(HOW TO COMPLETE THIS TASK) Your output should be the complete listing, word for word, with no pictures in it.

(RECORDS PROVIDED)
------------------------------------------------
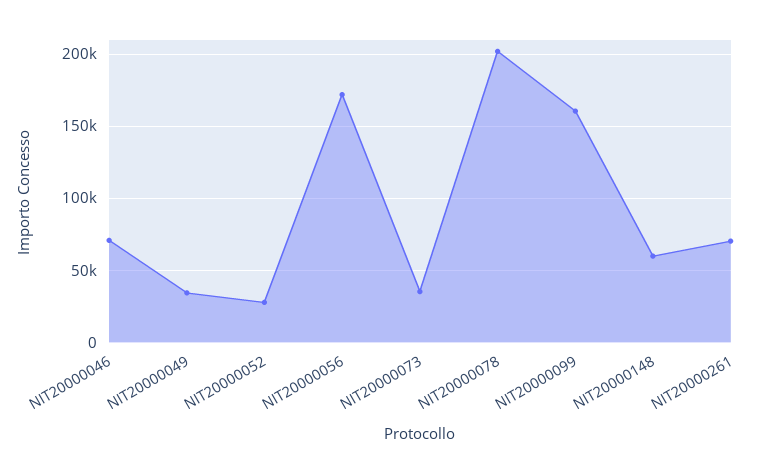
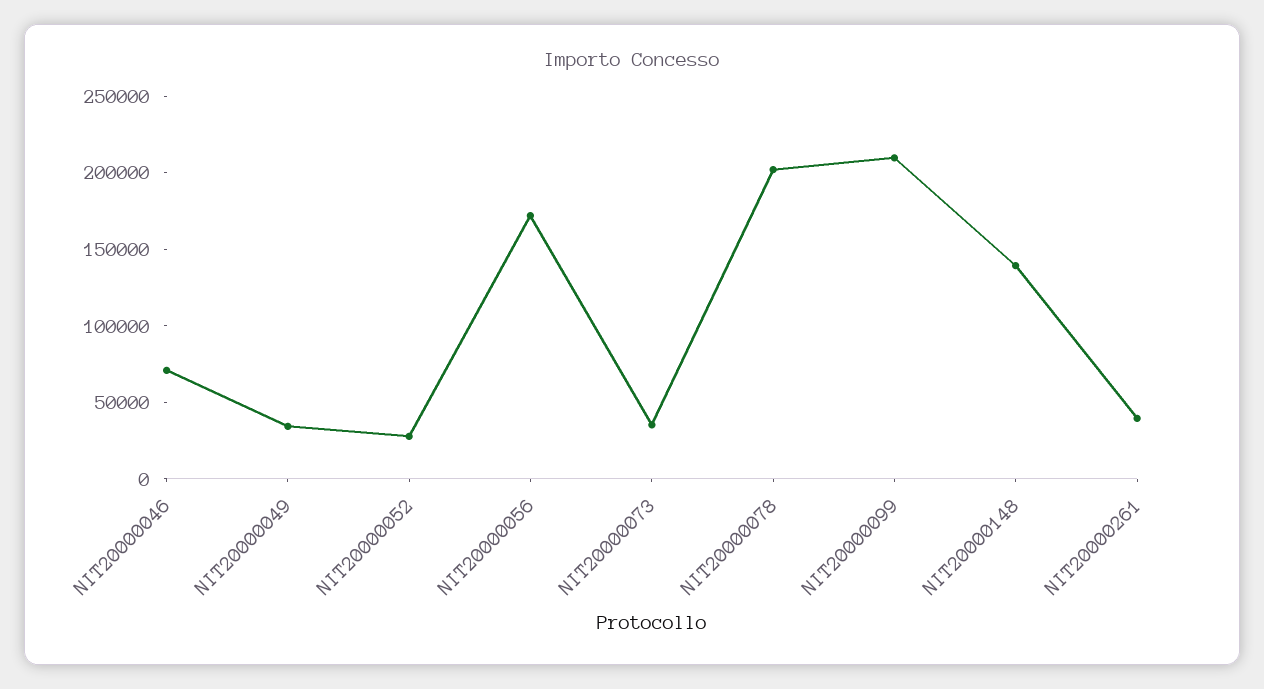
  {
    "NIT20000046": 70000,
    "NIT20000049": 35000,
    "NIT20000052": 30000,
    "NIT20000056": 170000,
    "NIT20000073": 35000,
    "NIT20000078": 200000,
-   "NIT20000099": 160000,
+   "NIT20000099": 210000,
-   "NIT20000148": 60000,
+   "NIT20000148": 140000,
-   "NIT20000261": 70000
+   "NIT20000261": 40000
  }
------------------------------------------------
(ANSWER FOR THE TASK)
  {
    "NIT20000046": 70000,
    "NIT20000049": 35000,
    "NIT20000052": 30000,
    "NIT20000056": 170000,
    "NIT20000073": 35000,
    "NIT20000078": 200000,
-   "NIT20000099": 160000,
+   "NIT20000099": 210000,
-   "NIT20000148": 60000,
+   "NIT20000148": 140000,
-   "NIT20000261": 70000
+   "NIT20000261": 40000
  }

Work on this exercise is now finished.